Looking back, this dark theme is actually the backbone of his whole story; the injuries, the chronic pain, his basketball career that was disappointingly cut short because of it, and the deaths of his coach, teammates and family, although redeemed in parts by his athletic (multiple NBA championships) and academic (studying at Stanford Law School while playing for the San Diego Clippers, which I had no idea about) successes.
Up until reading this book, I had always assumed that writing is the best way for someone to communicate their ethos. But when reading Bill Walton’s book, I felt that the part of him that I wanted to connect to the most - the fun-loving, gracious, gregarious, spontaneous, welcoming, encyclopedia-like, insanely interesting to the point of being, for me, almost mythical - was not there. When the facts are laid out, it’s hard to deny that it was a story with a lot of sadness, frustration, and disappointment.

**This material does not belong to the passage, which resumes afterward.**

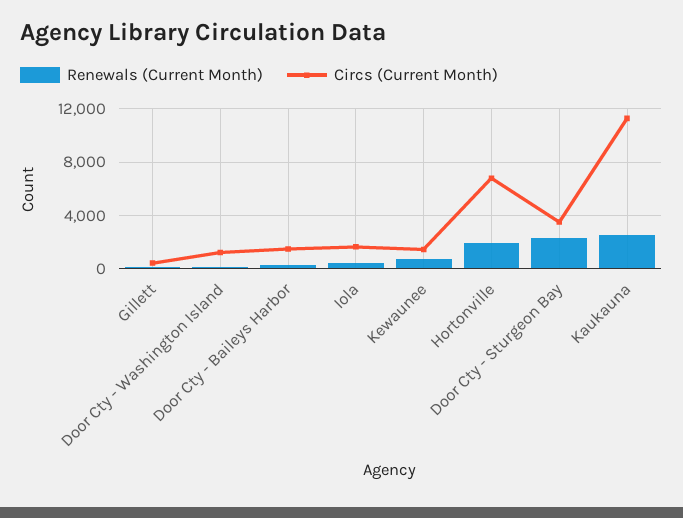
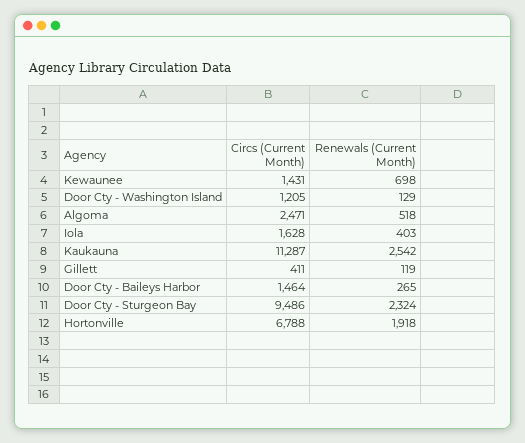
Circs (Current Month), Door Cty - Sturgeon Bay: 3500 -> 9486
Circs (Current Month), Algoma: none -> 2471
Renewals (Current Month), Algoma: none -> 518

But there’s the other interpretation that maybe this is purely Bill communicating his ethos. That this book was simply as accurately as Bill could have depicted his own life. That the Bill I thought I knew through his broadcasting was him when he got to briefly forget about the pain he was constantly going through.
Whatever the reason may have been, one thing that can be said for certain is that I couldn’t see anything resembling Bill’s broadcasting in Bill’s writing. In fact Bill the broadcaster and Bill the writer feel like they very well could be completely different people. It made me aware (and it makes me feel embarrassingly naive when I type it out) that the medium in which a person expresses their art can have such a large effect on what’s communicated.
I’ll miss Bill. Thanks for giving many people a reason to feel excited even with everything you were going through.